Thankfully, self-managing your own abortion with medication looks very similar to one done in a clinic or via telemedicine. A self-managed abortion is done outside of a traditional health care setting, often when a person obtains abortion pills not from a physician and undergoes an abortion without medical assistance. Because medication abortion is extremely safe and effective, it will ensure that we don’t go back to the pre-Roe days of botched abortions that left so many dead.

There are several ways to to get abortion drugs outside of the traditional health care setting, including in Mexico, where misoprostol is widely available over the counter. People can also go through Aid Access, an Austria-based nonprofit that prescribes medication abortion via mail to all 50 states.

Aid Access can offer telehealth abortion anywhere in the U.S. despite specific state restrictions because their provider is based in Austria.

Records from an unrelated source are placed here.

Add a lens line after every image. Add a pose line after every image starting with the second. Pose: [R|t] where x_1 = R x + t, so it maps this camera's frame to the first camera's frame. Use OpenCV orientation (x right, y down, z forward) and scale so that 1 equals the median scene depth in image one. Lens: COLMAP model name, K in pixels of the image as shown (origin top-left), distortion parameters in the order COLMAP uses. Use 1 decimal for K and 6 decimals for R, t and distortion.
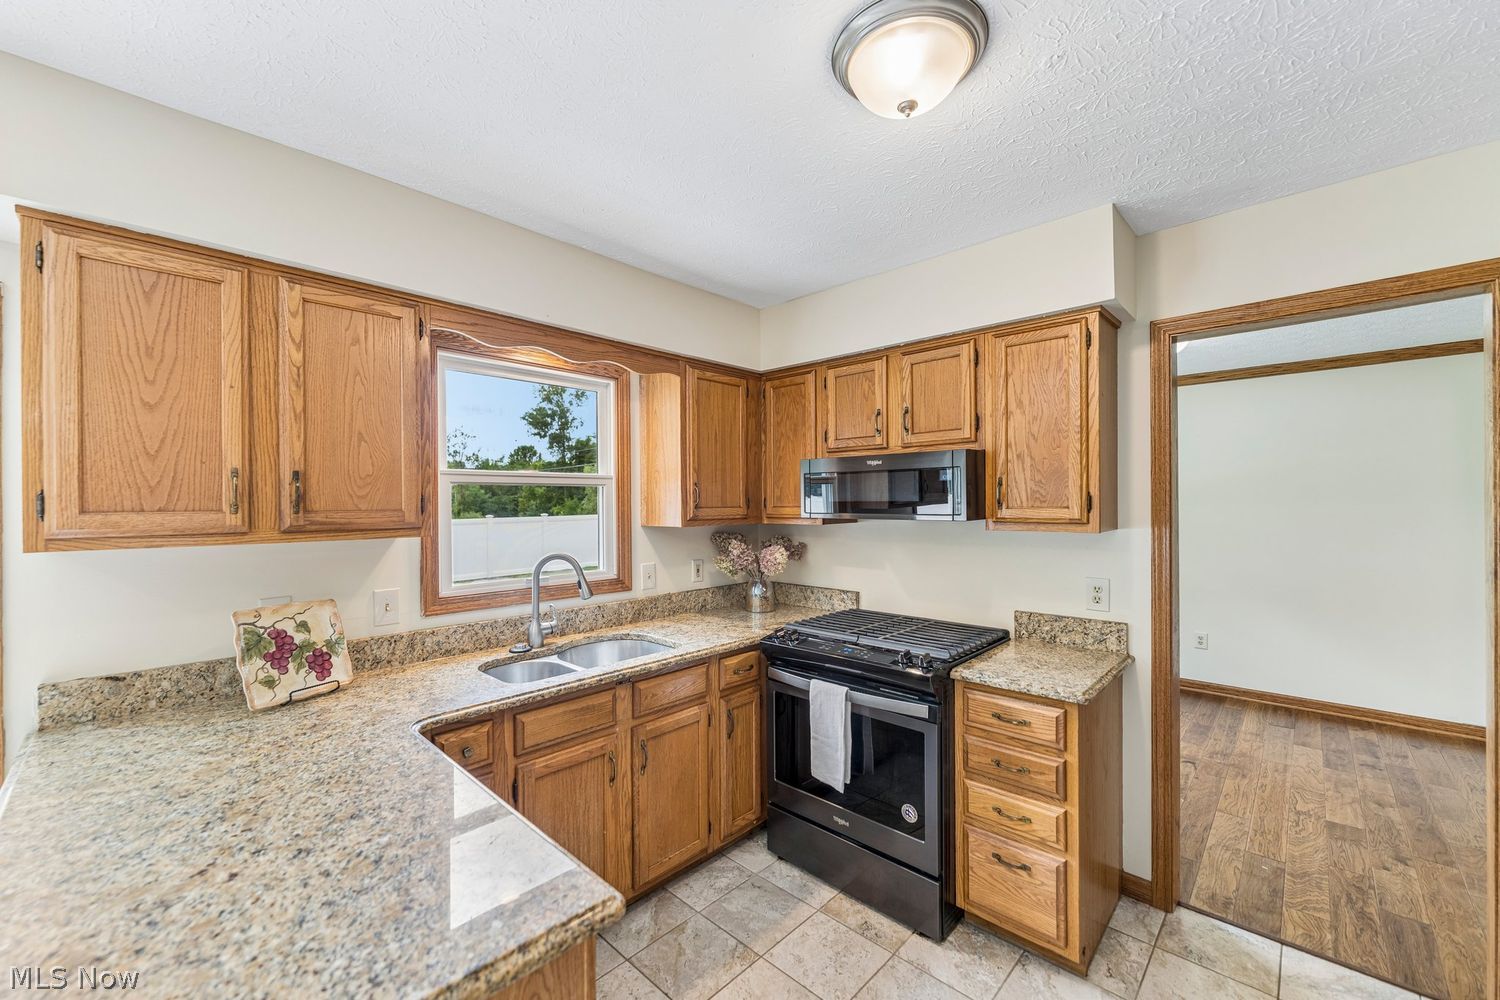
lens RADIAL K [[594.8, 0, 748.1], [0, 594.8, 504.0], [0, 0, 1]] dist [-0.002046, -0.000067]
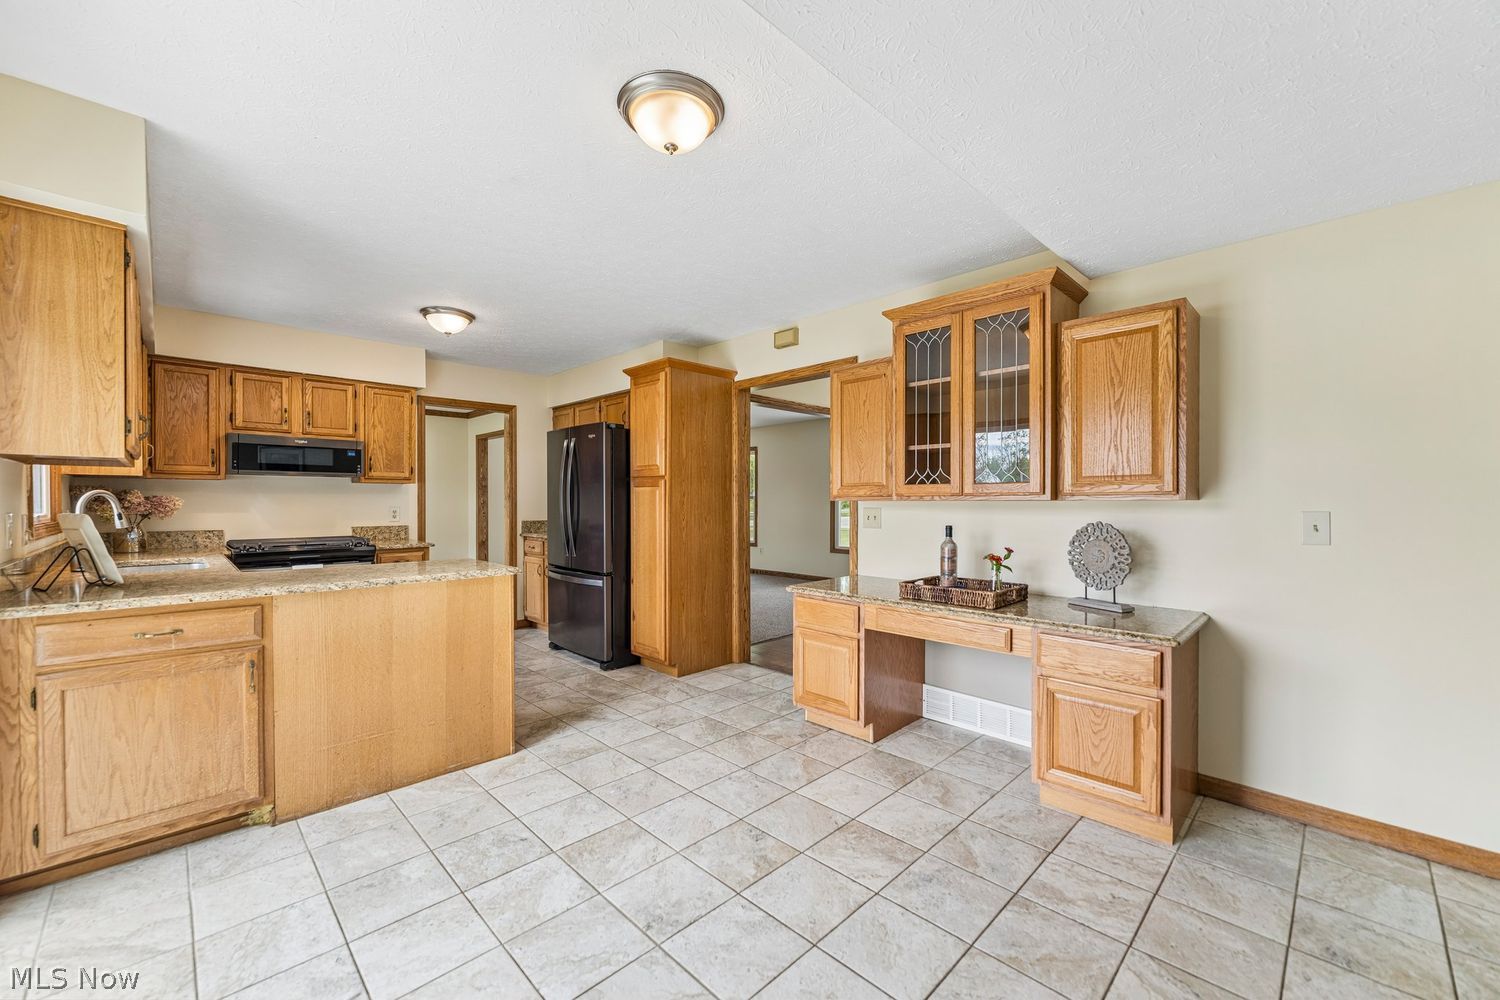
lens RADIAL K [[594.8, 0, 748.1], [0, 594.8, 504.0], [0, 0, 1]] dist [-0.002046, -0.000067]
pose [[0.032523, -0.000466, 0.999471, -1.587749], [0.000035, 1.000000, 0.000465, 0.118792], [-0.999471, 0.000020, 0.032523, -0.368336]]
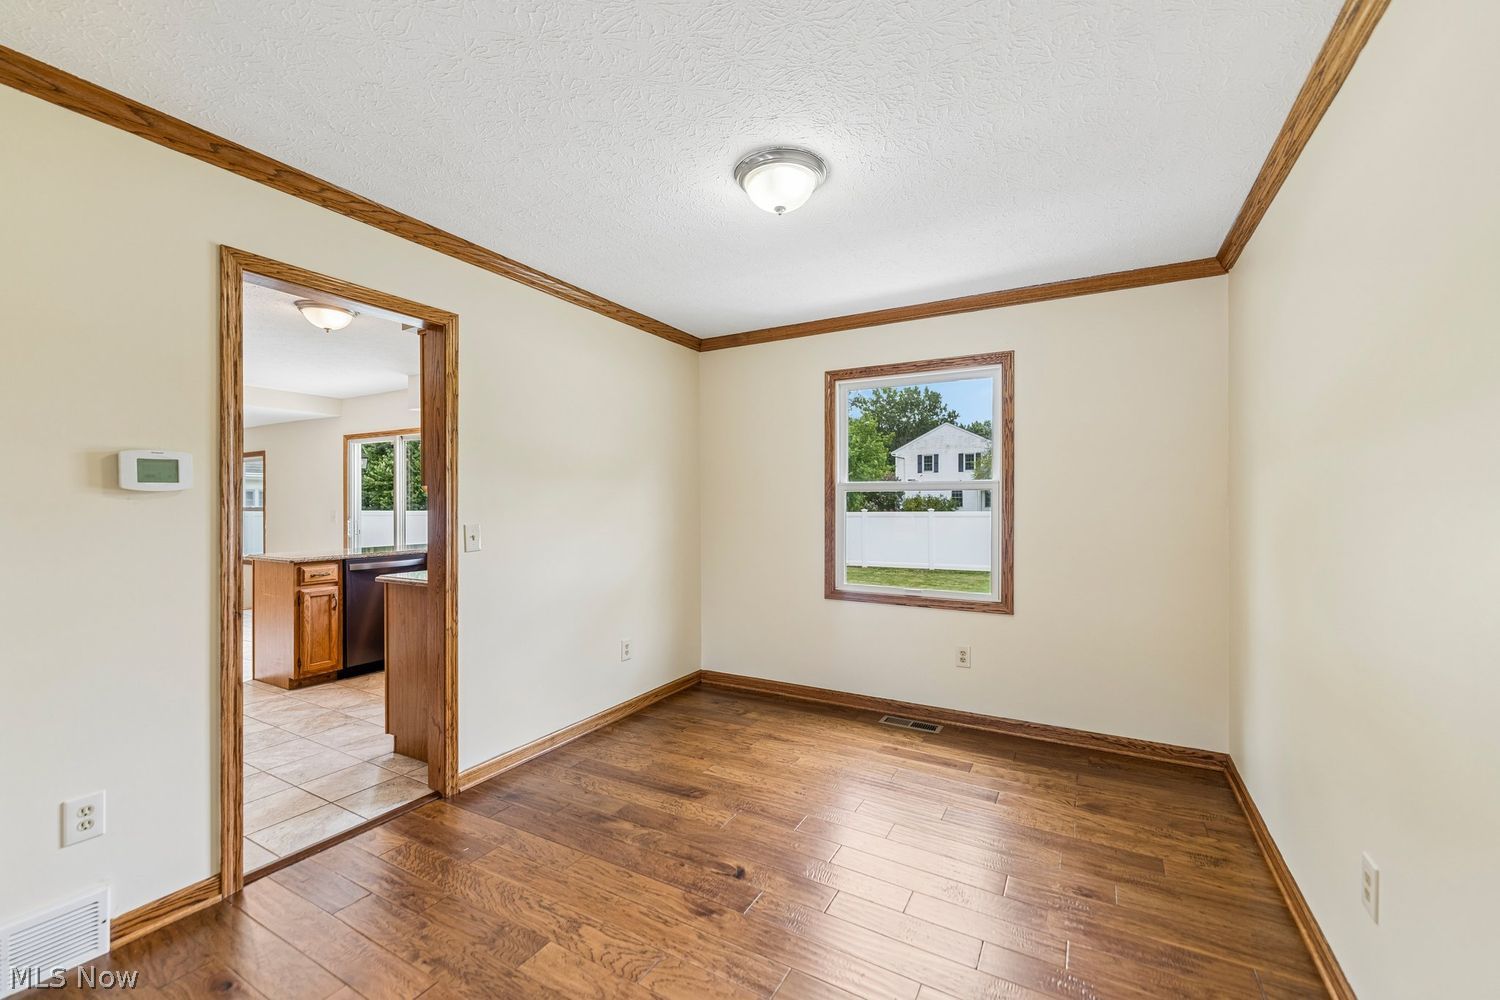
lens RADIAL K [[605.2, 0, 751.1], [0, 605.2, 502.7], [0, 0, 1]] dist [-0.001862, -0.000208]
pose [[0.242383, 0.007634, -0.970151, 2.040644], [-0.002878, 0.999970, 0.007150, 0.069831], [0.970176, 0.001059, 0.242397, 1.303069]]
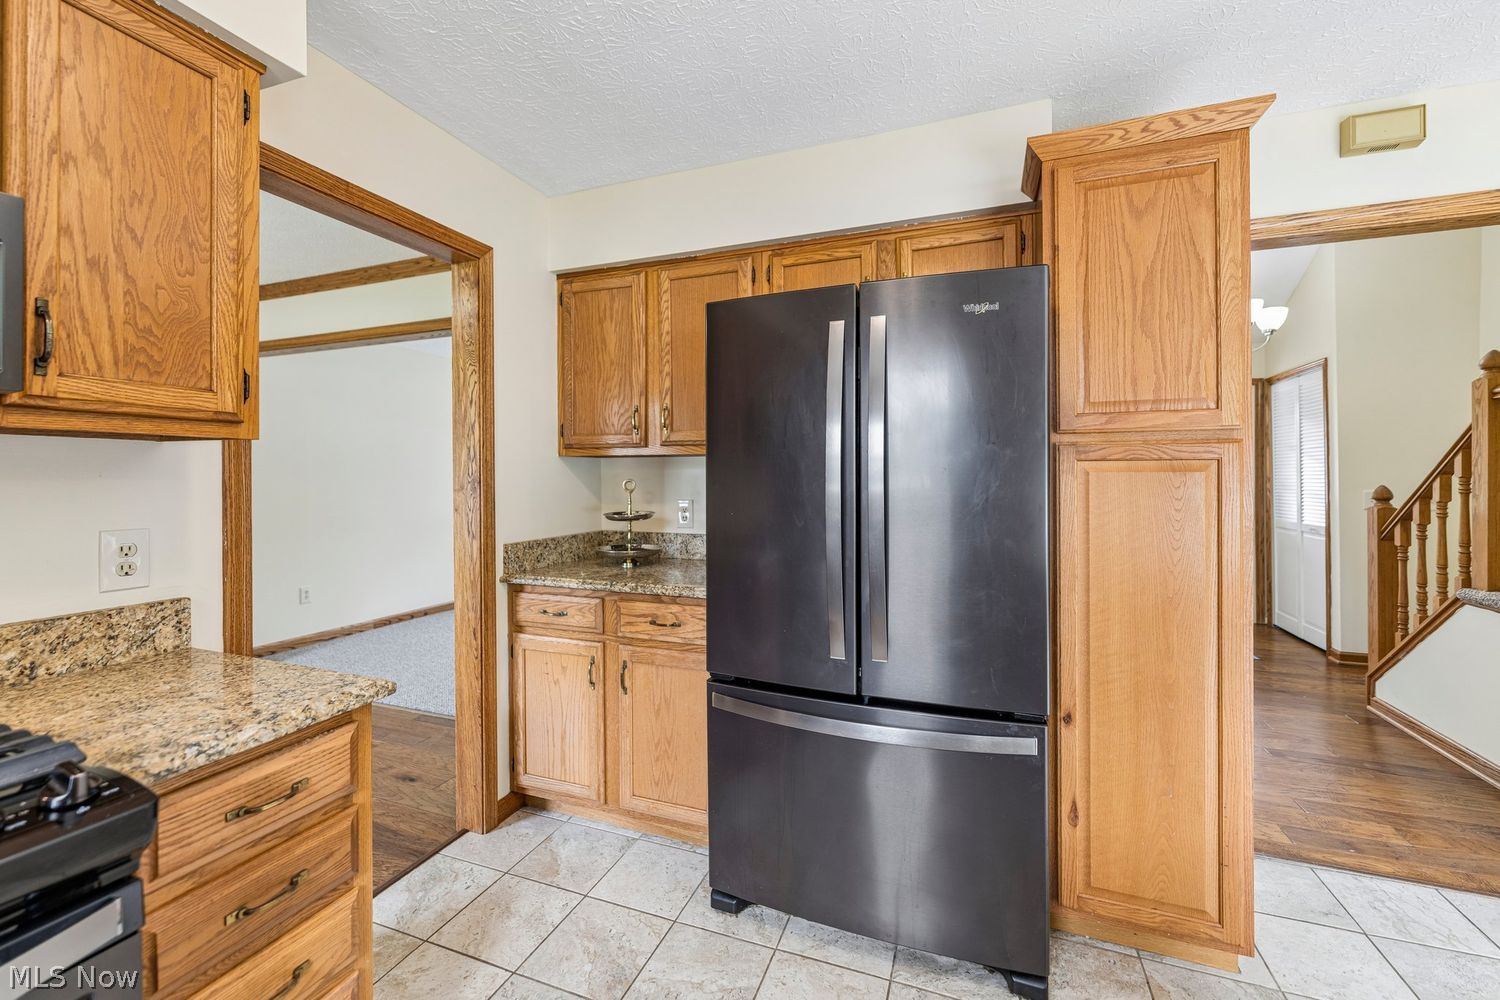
lens RADIAL K [[609.3, 0, 756.7], [0, 609.3, 477.2], [0, 0, 1]] dist [-0.001267, 0.000001]
pose [[-0.395827, 0.004466, 0.918314, -0.161273], [0.005567, 0.999981, -0.002463, 0.083902], [-0.918308, 0.004137, -0.395845, 0.714793]]
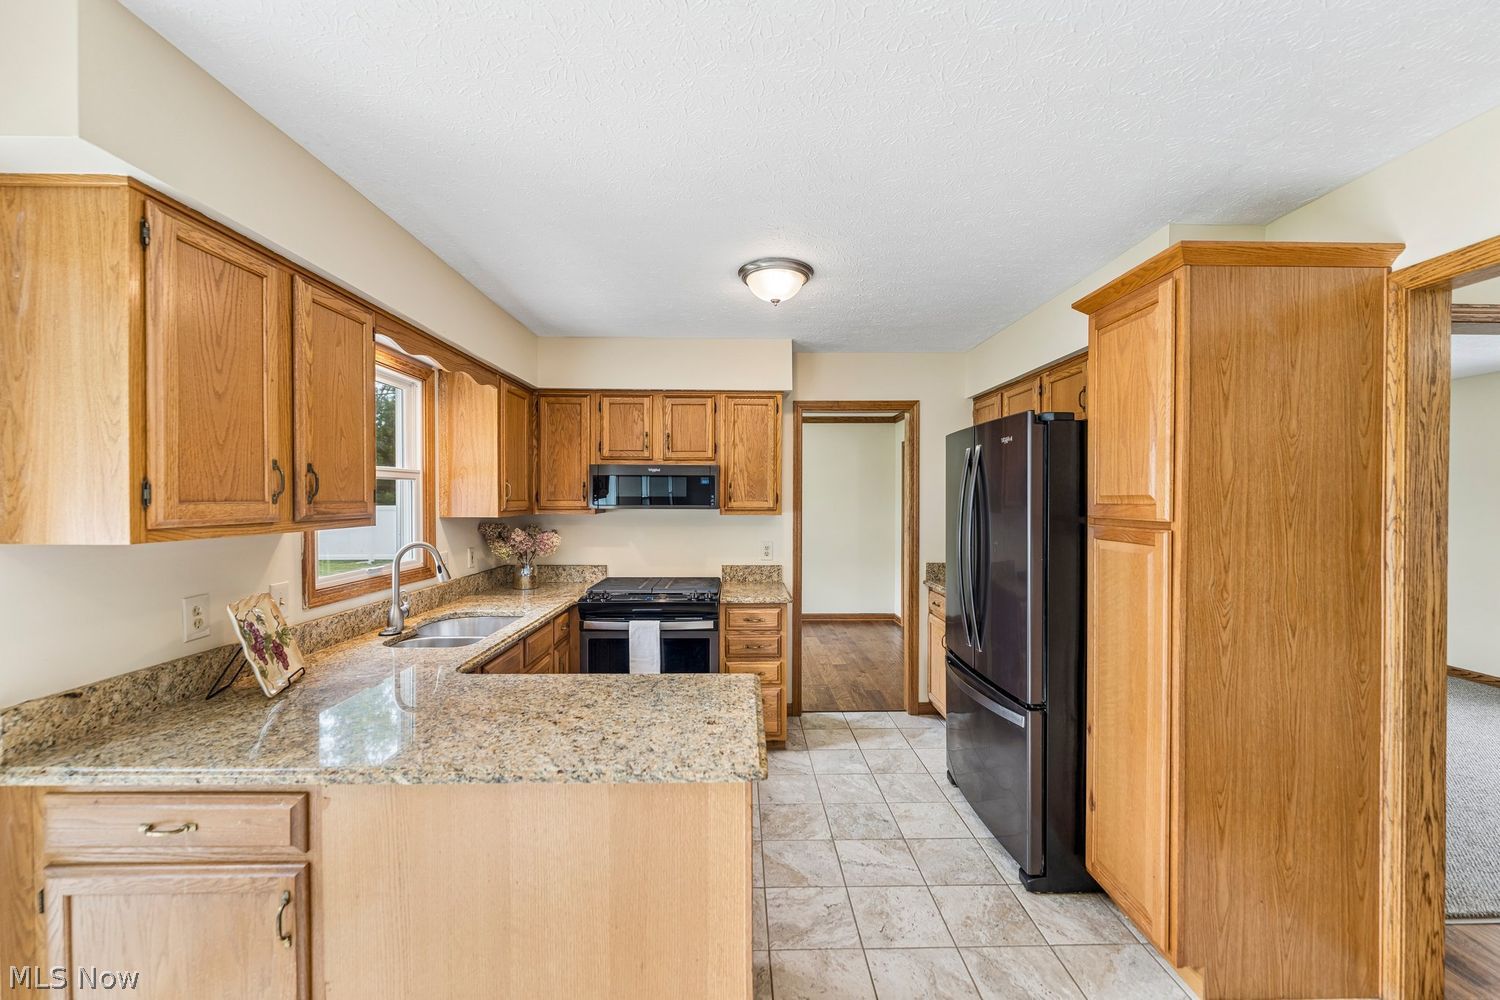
lens RADIAL K [[594.8, 0, 748.1], [0, 594.8, 504.0], [0, 0, 1]] dist [-0.002046, -0.000067]
pose [[0.713393, -0.000631, 0.700763, -0.705704], [-0.004275, 0.999977, 0.005253, 0.005424], [-0.700751, -0.006743, 0.713374, -0.219139]]
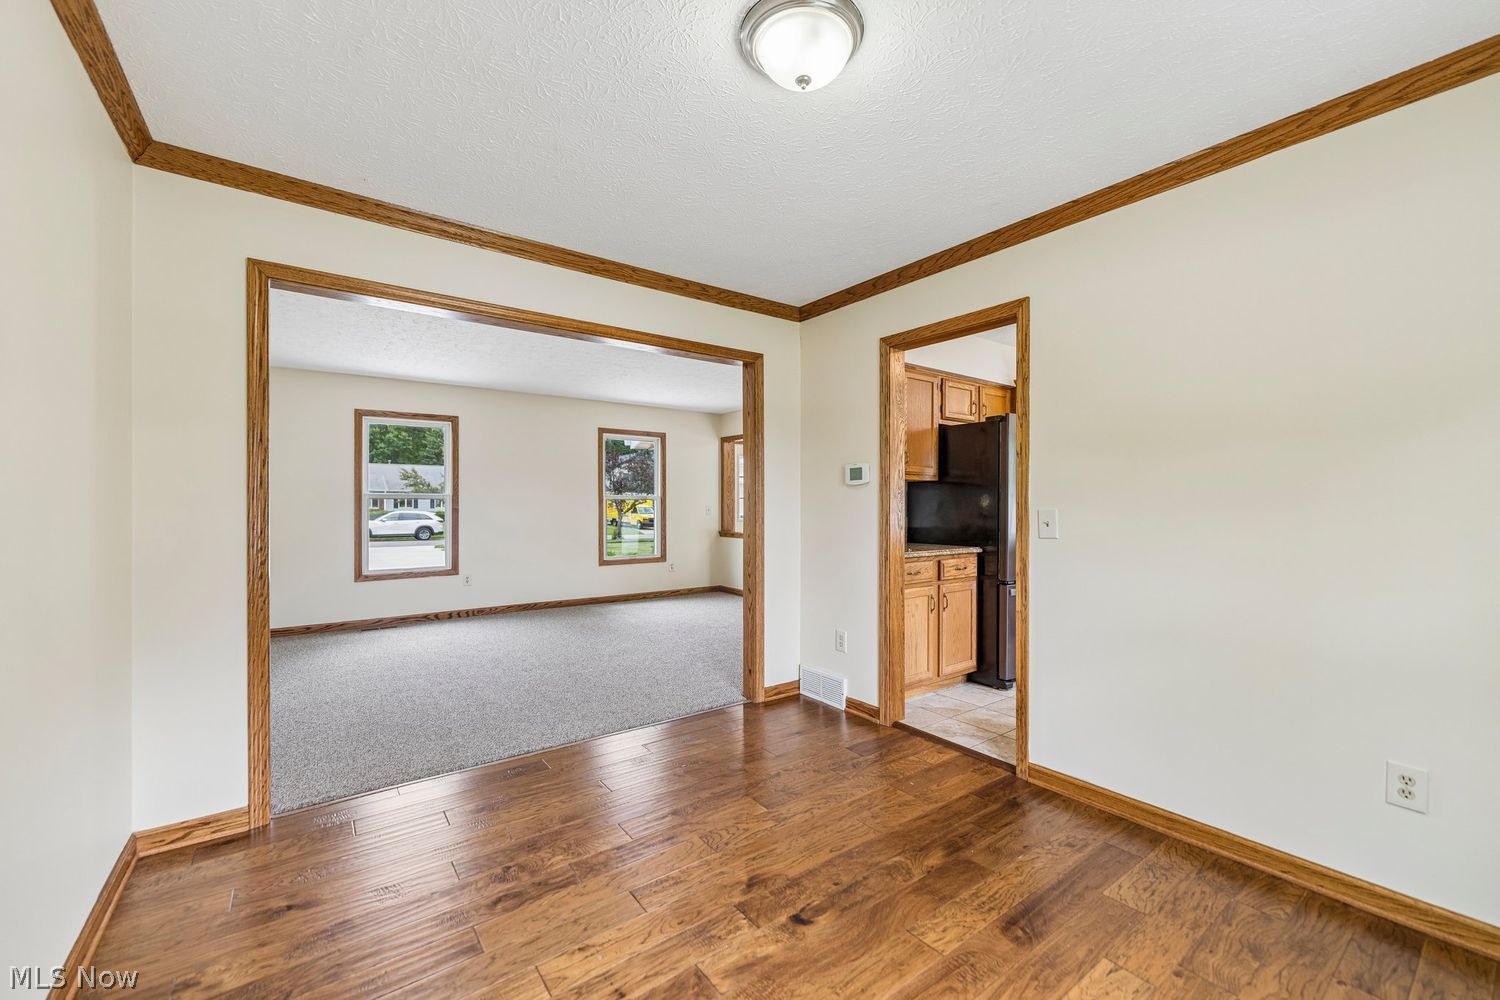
lens RADIAL K [[602.3, 0, 751.1], [0, 602.3, 503.2], [0, 0, 1]] dist [-0.000224, -0.000296]
pose [[-0.985250, 0.006144, 0.171011, 1.042971], [0.005993, 0.999981, -0.001400, 0.111412], [-0.171017, -0.000354, -0.985268, 2.308887]]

This allows the group to circumvent U.S. regulations that penalize providers, and prescribe medication free of legal risk. Obtaining abortion pills through Aid Access is not technically characterized as a form of self-managed abortion because patients are guided through the process by a physician. But most people who need to go through Aid Access are likely navigating state restrictions or bans on abortion.

Managing an abortion outside of traditional health care settings brings with it certain legal gray areas.

“People have been targeted for criminalization for self-managed abortion in this century in numerous states where prosecutors misapply laws that were never intended to be used against somebody for ending a pregnancy,” said Sara Ainsworth, the senior legal and policy director at If/When/How: Lawyering for Reproductive Justice.

“One of the reasons we understand that that happens is, in addition to the political opposition to abortion, is that there’s so much stigma that surrounds abortion generally,” she added. “The idea that it must be illegal if someone is managing an abortion on their own is unfortunately very pervasive.”